= Document segment =

Please note that gfx803 is not officially supported on ROCm. Best we can do at this point is to provide you information (such as above) to help enable you to resolve these issues yourself.

xuhuisheng commented 2 years ago

Thank @cgmb help, I will try to test to this direction.

Thank @bragadeesh noticed, I am very appreciate for your help.

xuhuisheng commented 2 years ago

@cgmb Sorry for the delay response. I ran rocblas-test as you say, on ROCm-4.5.2 and ROCm-5.1.3. There are FAILED with asm codes, but when I deleted r9nao yml, there is no FAILED tests. As mentioned before, my environment is RX580 8G, ubuntu-20.04.4.

So I think it may resolved rocblas gfx803 issues if I deleted r9nano related ymls. I will find time to dig asm problems. Thank you.

cgmb commented 2 years ago

I'm surprised. That's different from the results I had got. I'd honestly given up after trying ROCm 5.0 and discovering my gfx803 card didn't seem to work at all anymore. It was just today that I learned you need to set ROC_ENABLE_PRE_VEGA=true to enable gfx803 in ROCclr now.

In any case, my conclusion from this issue was that the complexity of Tensile limits the ability of the community to understand and debug rocBLAS. I've been asking about potentially having fallback implementations for rocBLAS functions when building without Tensile. That's something that's been desired for a number of different people for different reasons (e.g., https://github.com/spack/spack/pull/28846), and I think it would be helpful for cases like this.

xuhuisheng commented 2 years ago

@cgmb I do a little more tests using rocBLAS gtest. Here is what I found.

My environment:

ubuntu-20.04.4
ROCm-5.1.3
RX580

Although, rocblas-test said the related rocBLAS version is 2.43.0.f0273f26-dirty, it actually used system installed rocBLAS which is installed to the /opt/rocm. Even if I re-build rocBLAS-clients, if I didn't intall patched rocBLAS using sudo dpkg -i rocblas*, the test will always throw errors.

I think this is why our test results are different. Maybe you didn't re-install rocblas to /opt/rocm, so you used the asm codes to run rocBLAS on gfx803 all the time.

Next point is the error isnot stable, I ran rocblas-test --gtest_filter='*checkin*gemm_medium_f*_r_NN_*', error isnot the same. I try 5 times, sometime, 8_8_8_5_8_8_0_8 report errors, sometime 10_10_10_5_10_10_0_10 reports error. The error message isnot same, sometimes is unit.hpp, sometimes is d_vector.hpp.

= Raw data =

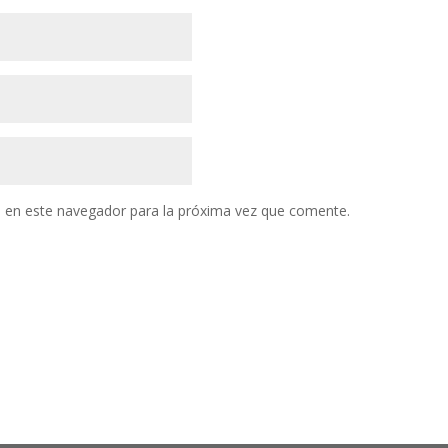
 en este navegador para la próxima vez que comente.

= Task A =
According to the rocBLAS thread, what must be set to enable gfx803 in ROCclr now?
= Task B =
Revise the rocBLAS thread, starting with "Thank @bragadeesh noticed, I" and going on through "RX580 8G, ubuntu-20.04.4.", so that "Sorry" is replaced by "Apologies".
= Task C =
Based on the rocBLAS thread, are these statements correct? (i) gfx803 is officially supported on ROCm. (ii) The environment xuhuisheng describes runs Ubuntu 20.04.4. (iii) Running the gemm_medium test filter five times produced the same error each time.
The material is not needed for anything here.

= Result A =
ROC_ENABLE_PRE_VEGA=true

= Result B =
Thank @bragadeesh noticed, I am very appreciate for your help.

xuhuisheng commented 2 years ago

@cgmb Apologies for the delay response. I ran rocblas-test as you say, on ROCm-4.5.2 and ROCm-5.1.3. There are FAILED with asm codes, but when I deleted r9nao yml, there is no FAILED tests. As mentioned before, my environment is RX580 8G, ubuntu-20.04.4.

= Result C =
(i) No: "Please note that gfx803 is not officially supported on ROCm."
(ii) Yes: "my environment is RX580 8G, ubuntu-20.04.4."
(iii) No: "I try 5 times, sometime, 8_8_8_5_8_8_0_8 report errors, sometime 10_10_10_5_10_10_0_10 reports error."